Our July/August cover photographer Quil Lemons doesn’t mince words. “The most interesting work coming out in photography right now is coming from the New Black Vanguard. That’s that on that,” he says, referring to the collective inaugurated in a 2019 book by Antwaun Sargent. After growing up playing with his aunt Linda’s digital cameras on the holidays, Lemons fell into a creative galaxy through the emerging days of Tumblr, and by visiting museums like the PMA in Philadelphia.
Lemons has swiftly made a name for himself with a body of work filled with moving portraits and provocative challenges to dated ideas of masculinity. He has just turned 23.
“I’m just interested in continually doing my best work. I don’t really have goals in a linear way,” he says. “I’ve achieved a lot at a young age but what’s been the most fulfilling has been just shooting stories and people that haven’t been properly photographed.”
Lemons photographed our July/August cover star, Yahya Abdul-Mateen II. The project was especially meaningful for the photographer. Not just because he admired his subject (“I had to make sure he looked amazing on this cover or Twitter would drag me!”) but also because of what Abdul-Mateen II’s next film – a remake of the horror movie Candyman – means to him. “The film’s eerie night shot means a lot to Black visual history. Watching the scene as thousands of bees pour out of Tony Todd’s mouth is a shot of true beauty and horror,” he says. “Candyman’s plot addresses the racism that runs through America since slavery’s end. It showed how Black men and people – no matter what we achieve – will always be in danger, or facing a life threatening plight in this country. Typically horror especially the slasher subgenre tend to be campy never honing in on race.”
Lemons credits his grandmother for introducing him to the “wonders” of horror films. He started watching them at a young age.

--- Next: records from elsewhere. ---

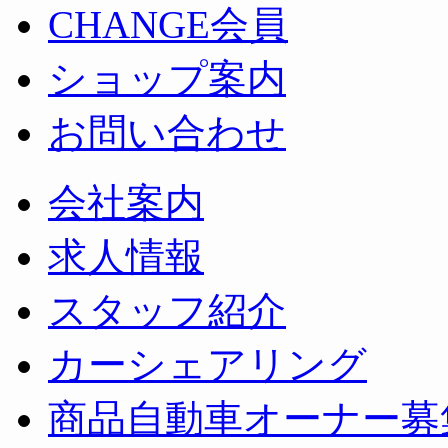
CHANGE会員
ショップ案内
お問い合わせ
会社案内
求人情報
スタッフ紹介
カーシェアリング
商品自動車オーナー募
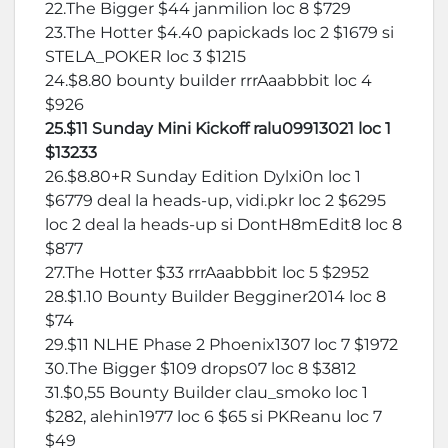
22.The Bigger $44 janmilion loc 8 $729
23.The Hotter $4.40 papickads loc 2 $1679 si
STELA_POKER loc 3 $1215
24.$8.80 bounty builder rrrAaabbbit loc 4
$926
25.$11 Sunday Mini Kickoff ralu09913021 loc 1
$13233
26.$8.80+R Sunday Edition Dylxi0n loc 1
$6779 deal la heads-up, vidi.pkr loc 2 $6295
loc 2 deal la heads-up si DontH8mEdit8 loc 8
$877
27.The Hotter $33 rrrAaabbbit loc 5 $2952
28.$1.10 Bounty Builder Begginer2014 loc 8
$74
29.$11 NLHE Phase 2 Phoenix1307 loc 7 $1972
30.The Bigger $109 drops07 loc 8 $3812
31.$0,55 Bounty Builder clau_smoko loc 1
$282, alehin1977 loc 6 $65 si PKReanu loc 7
$49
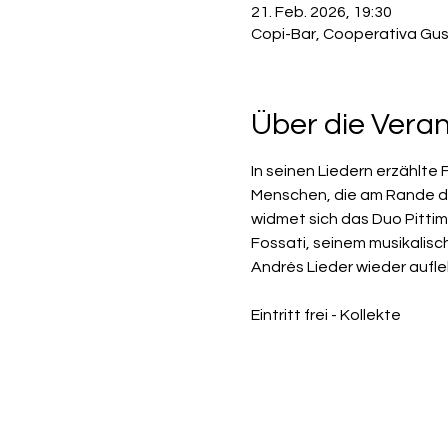
21. Feb. 2026, 19:30
Copi-Bar, Cooperativa Gus
Über die Vera
In seinen Liedern erzählte 
Menschen, die am Rande de
widmet sich das Duo Pittim
Fossati, seinem musikalis
Andrés Lieder wieder aufl
Eintritt frei - Kollekte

Candyman, Lemon explains, pulled-off a rare feat: it really got him. “This was a very poignant film to view at a young age because most horror films are set in suburbia with characters that look nothing like me, so when I saw a ghost killing people in the hood at a young age, it felt real,” he says. “Though if you look closely at the plot this is kind of a story of retribution.”
In creating this project with GQ and Abdul-Mateen II, Lemons wanted to create a gentle nod to the OG Candyman – a set that shimmers like honeycomb, and some (totally) prop bees to reference one of cinema’s most iconic horror scenes.
“I have noticed in horror if the film does have an African American character, it’s a minor role that results in a premature demise. Black characters in horror are never given depth of nuance. This film flips that on its head,” he says. “I’m excited for the world to know the legend of Candyman.”